Pain and suicidality during adolescence: a Danish National Cohort Study
Abstract Pain has been suggested as an important risk factor for suicidality in adolescents. We examined the association between pain at age 11 years and suicidality until age 18 years. Second, we assessed whether psychiatric diagnoses might mediate this association. We used data from the Danish National Birth Cohort's 11-year follow-up (DNBC-11) and 18-year follow-up (DNBC-18). Self-reported head, stomach, neck, and back pain at age 11 years were examined as exposures. Outcomes were formed from data on self-reported suicidal ideation and suicide attempts from the DNBC-18 and hospital-recorded suicide attempts by age 18 years. We used multinomial logistic regressions and mediation analyses, adjusting for covariates and incorporating sampling weights.
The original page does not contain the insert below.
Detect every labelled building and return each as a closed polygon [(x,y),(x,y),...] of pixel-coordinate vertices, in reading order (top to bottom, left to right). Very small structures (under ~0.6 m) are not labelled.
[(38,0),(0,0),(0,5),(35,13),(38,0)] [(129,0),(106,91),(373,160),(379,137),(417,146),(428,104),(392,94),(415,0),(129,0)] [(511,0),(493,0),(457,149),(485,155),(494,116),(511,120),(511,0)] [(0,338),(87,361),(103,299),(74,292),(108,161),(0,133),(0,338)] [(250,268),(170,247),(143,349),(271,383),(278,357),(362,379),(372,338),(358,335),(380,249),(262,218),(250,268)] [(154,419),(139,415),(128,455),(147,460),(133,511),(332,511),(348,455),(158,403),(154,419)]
Among 28,465 eleven-year-olds, 13.5% reported any frequent pain, which was associated with increased risks of suicidal ideation (adjusted relative risk ratio [aRRR] = 1.6, 95% confidence interval [CI]: 1.5-1.7) and suicide attempts (aRRR = 2.4, 95% CI: 2.0-2.8). Individuals who had reported 3 or more pain sites at age 11 years had a higher risk of suicide attempt (aRRR = 6.4, 95% CI: 3.9-10.4) compared with those with no frequent pain. Pain-related functional interference and recurrent pain were associated with significantly elevated risks of suicidal ideation and suicide attempts. Affective and anxiety/stress-related disorders diagnosed between age 11 and 18 years significantly mediated the association between frequent pain and suicidal ideation (14%-16%), as well as between frequent pain and suicide attempts (37%-48%). Frequent pain is a common concern in 11-year-olds in Denmark and prospectively associated with an increased risk of suicidality by age 18 years. Suicide preventive strategies may consider targeting youth with frequent pain.